While most people bristle at this concept, I recall our three-year-old son carrying on when he was left with a certain baby-sitter. I had checked this woman out thoroughly and was utterly convinced she was a responsible caretaker. It took many weeks before I saw through her two-faced behavior and realized she was mean and neglectful, and I am thankful this discovery was made before she actually harmed our son. If instead of discounting his complaints I had listened to him, he would have been far better served. On the other hand, adults have extraordinary power to influence what children express, feel, and recall. One side can easily persuade a young child to say something against another caretaker, and recent studies have proven that children can be manipulated to believe certain abuses have taken place that actually did not. Anyone representing a child’s best interests needs to take the time to investigate all claims and arrive at a measured, thoughtful, unemotional, unbiased decision on how to best accommodate that child.
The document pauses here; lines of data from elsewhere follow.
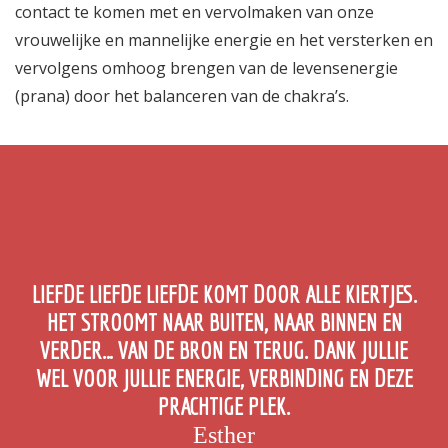
contact te komen met en vervolmaken van onze
vrouwelijke en mannelijke energie en het versterken en
vervolgens omhoog brengen van de levensenergie
(prana) door het balanceren van de chakra’s.
LIEFDE LIEFDE LIEFDE KOMT DOOR ALLE KIERTJES.
HET STROOMT NAAR BUITEN, NAAR BINNEN EN
VERDER… VAN DE BRON EN TERUG. DANK JULLIE
WEL VOOR JULLIE ENERGIE, VERBINDING EN DEZE
PRACHTIGE PLEK.
Esther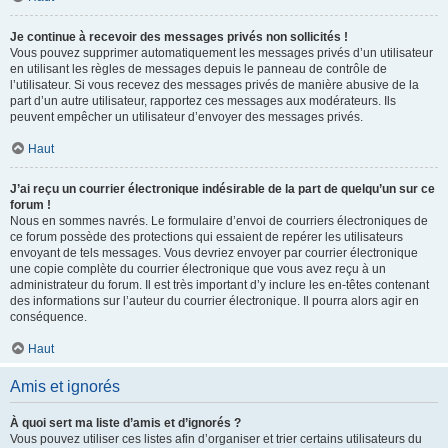
Je continue à recevoir des messages privés non sollicités !
Vous pouvez supprimer automatiquement les messages privés d’un utilisateur
en utilisant les règles de messages depuis le panneau de contrôle de
l’utilisateur. Si vous recevez des messages privés de manière abusive de la
part d’un autre utilisateur, rapportez ces messages aux modérateurs. Ils
peuvent empêcher un utilisateur d’envoyer des messages privés.
Haut
J’ai reçu un courrier électronique indésirable de la part de quelqu’un sur ce
forum !
Nous en sommes navrés. Le formulaire d’envoi de courriers électroniques de
ce forum possède des protections qui essaient de repérer les utilisateurs
envoyant de tels messages. Vous devriez envoyer par courrier électronique
une copie complète du courrier électronique que vous avez reçu à un
administrateur du forum. Il est très important d’y inclure les en-têtes contenant
des informations sur l’auteur du courrier électronique. Il pourra alors agir en
conséquence.
Haut
Amis et ignorés
À quoi sert ma liste d’amis et d’ignorés ?
Vous pouvez utiliser ces listes afin d’organiser et trier certains utilisateurs du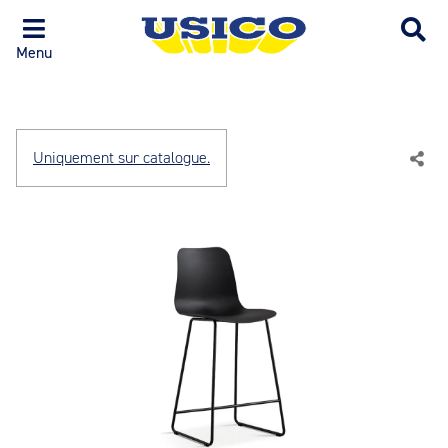
Menu
Uniquement sur catalogue.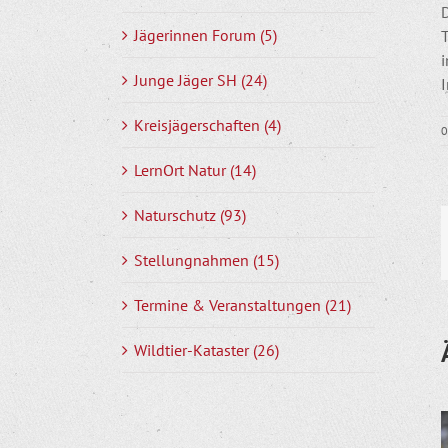
Jägerinnen Forum (5)
i
Junge Jäger SH (24)
Kreisjägerschaften (4)
0
LernOrt Natur (14)
Naturschutz (93)
Stellungnahmen (15)
Termine & Veranstaltungen (21)
Wildtier-Kataster (26)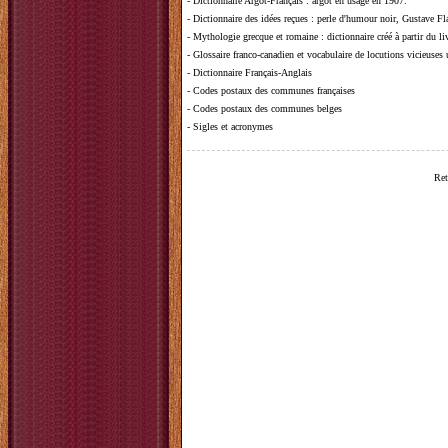
-
Dictionnaire Argot-Français
: argot en usage en 1907.
-
Dictionnaire des idées reçues
:
perle d'humour noir, Gustave Fla
-
Mythologie grecque et romaine
: dictionnaire créé à partir du 
-
Glossaire franco-canadien et vocabulaire de locutions vicieuses
-
Dictionnaire Français-Anglais
-
Codes postaux des communes françaises
-
Codes postaux des communes belges
-
Sigles et acronymes
Ret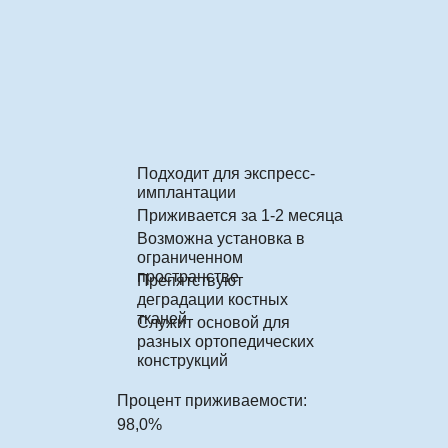
Подходит для экспресс-
имплантации
Приживается за 1-2 месяца
Возможна установка в
ограниченном
пространстве
Препятствуют
деградации костных
тканей
Служит основой для
разных ортопедических
конструкций
Процент приживаемости:
98,0%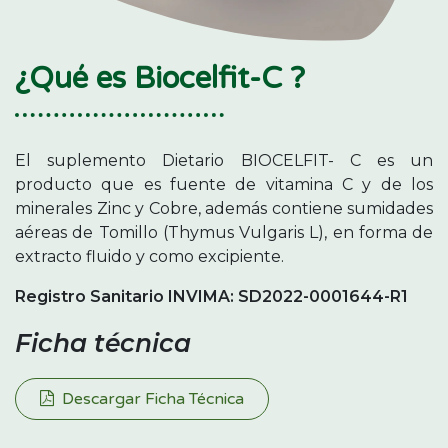
¿Qué es Biocelfit-C ?
El suplemento Dietario BIOCELFIT- C es un
producto que es fuente de vitamina C y de los
minerales Zinc y Cobre, además contiene sumidades
aéreas de Tomillo (Thymus Vulgaris L), en forma de
extracto fluido y como excipiente.
Registro Sanitario INVIMA: SD2022-0001644-R1
Ficha técnica
Descargar Ficha Técnica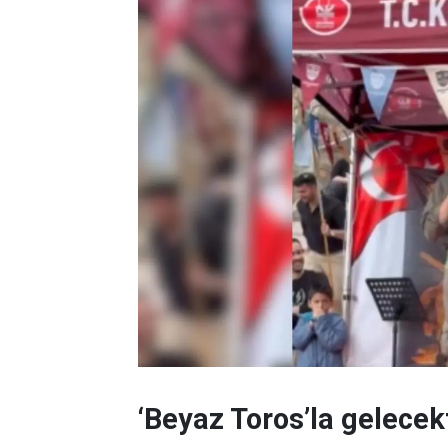
‘Beyaz Toros’la gelecek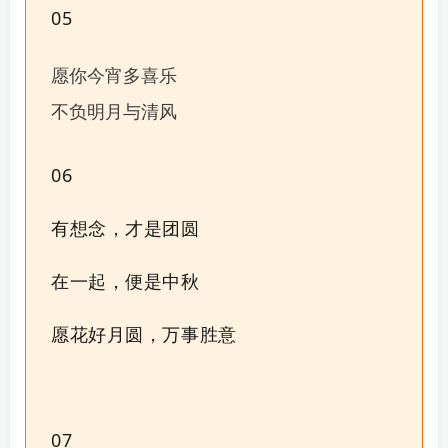
05
愿你今宵多喜乐
不负明月与清风
06
有想念，才是团圆
在一起，便是中秋
愿花好月圆，万事胜意
07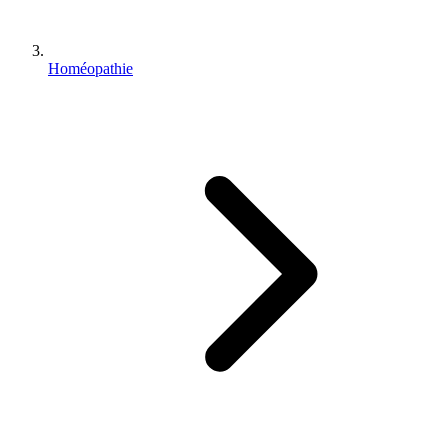
Homéopathie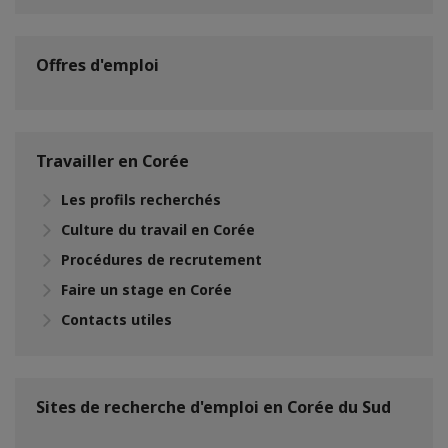
Offres d'emploi
Travailler en Corée
Les profils recherchés
Culture du travail en Corée
Procédures de recrutement
Faire un stage en Corée
Contacts utiles
Sites de recherche d'emploi en Corée du Sud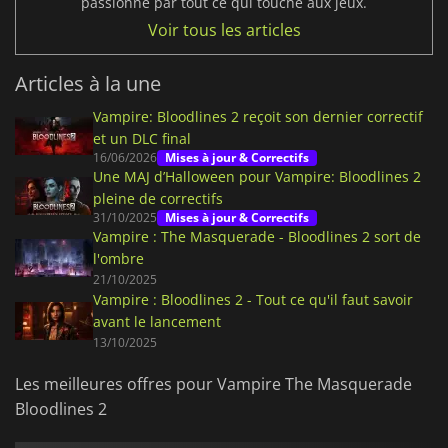
passionné par tout ce qui touche aux jeux.
Voir tous les articles
Articles à la une
Vampire: Bloodlines 2 reçoit son dernier correctif
et un DLC final
16/06/2026
Mises à jour & Correctifs
Une MAJ d’Halloween pour Vampire: Bloodlines 2
pleine de correctifs
31/10/2025
Mises à jour & Correctifs
Vampire : The Masquerade - Bloodlines 2 sort de
l'ombre
21/10/2025
Vampire : Bloodlines 2 - Tout ce qu'il faut savoir
avant le lancement
13/10/2025
Les meilleures offres pour Vampire The Masquerade
Bloodlines 2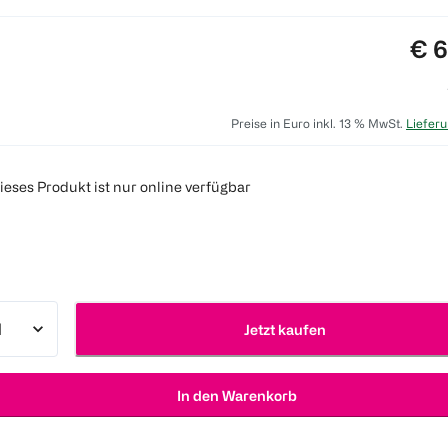
Pre
€ 6
Preise in Euro inkl. 13 % MwSt.
Lieferu
ieses Produkt ist nur online verfügbar
Jetzt kaufen
In den Warenkorb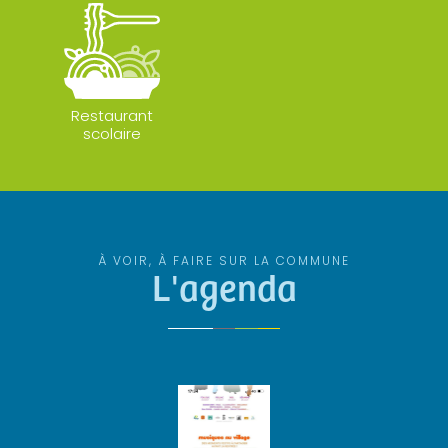
Restaurant
scolaire
À VOIR, À FAIRE SUR LA COMMUNE
L'agenda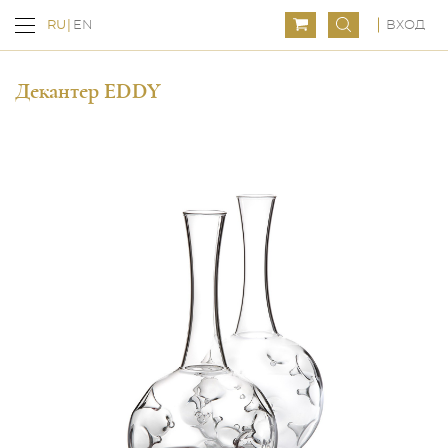
ВХОД
RU
EN
Декантер EDDY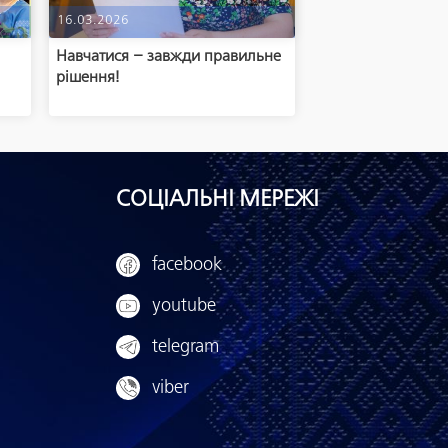
16.03.2026
Навчатися – завжди правильне
рішення!
СОЦІАЛЬНІ МЕРЕЖІ
facebook
youtube
telegram
viber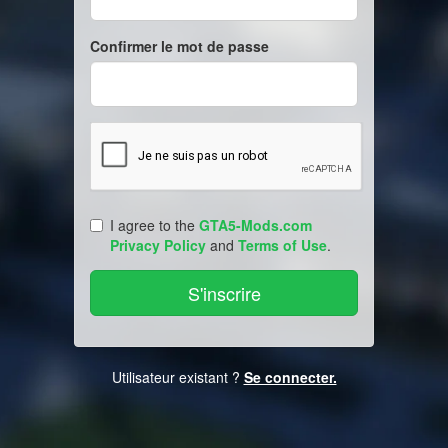
Confirmer le mot de passe
I agree to the
GTA5-Mods.com
Privacy Policy
and
Terms of Use
.
Utilisateur existant ?
Se connecter.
When the guardian program began, judges began appointing attorneys—either paid or pro bono—to the task of representing children. After Judge David Soukup of King County (Seattle), Washington, developed a program in which volunteer advocates were supervised and trained by both attorneys and social workers, as well as represented by an attorney in court, it was endorsed by the National Council of Juvenile and Family Court Judges. Florida was first to pass legislation requiring a statewide program that allows either an attorney or volunteer to represent a child. In some regions an attorney is required by law, but a volunteer may assist that lawyer, while in other states both an attorney and volunteer work on every case. Experts disagree about which model is best and debate continues over who should fund these programs. There have been two studies comparing various advocacy programs (
National Evaluation of the Impact of Guardians ad Litem in Child Abuse or Neglect Judicial Proceedings,
1988, and
Who Best Represents the Interest of the Child in Court?
by John Poertner and Allan Press, 1990). Both determined that volunteers performed as well as attorneys with the exception that there were more adoptions in the cases handled by volunteers. Over and over again it has been shown that volunteers who are able to focus their concern and dedicate their time to a few cases are usually able to interview more people involved with a case, spend more time with the child, and thus make more reliable recommendations to the court.Attorneys are still an essential part of the legal process, but their professional rules of conduct regarding their relationship with the client become confused when the attorney accepts the Guardian ad Litem role. Often a lawyer feels compelled to represent the child’s wishes rather than what he feels to be in the child’s best interests. And attorneys can be caught in conflicts about privileged communications because they are ethically bound not to reveal confidences of any client, whether adult or child. There is no problem if the attorney is hired to represent a child’s wishes, but when the attorney acts as Guardian ad Litem the situation becomes muddled. Also, occasionally the Guardian ad Litem is required to be called as a witness, something an attorney cannot be asked to do. Finally, if Guardians ad Litem learn of any abuse or neglect to the child, they are required to breach confidentiality, while an attorney does not have to do so.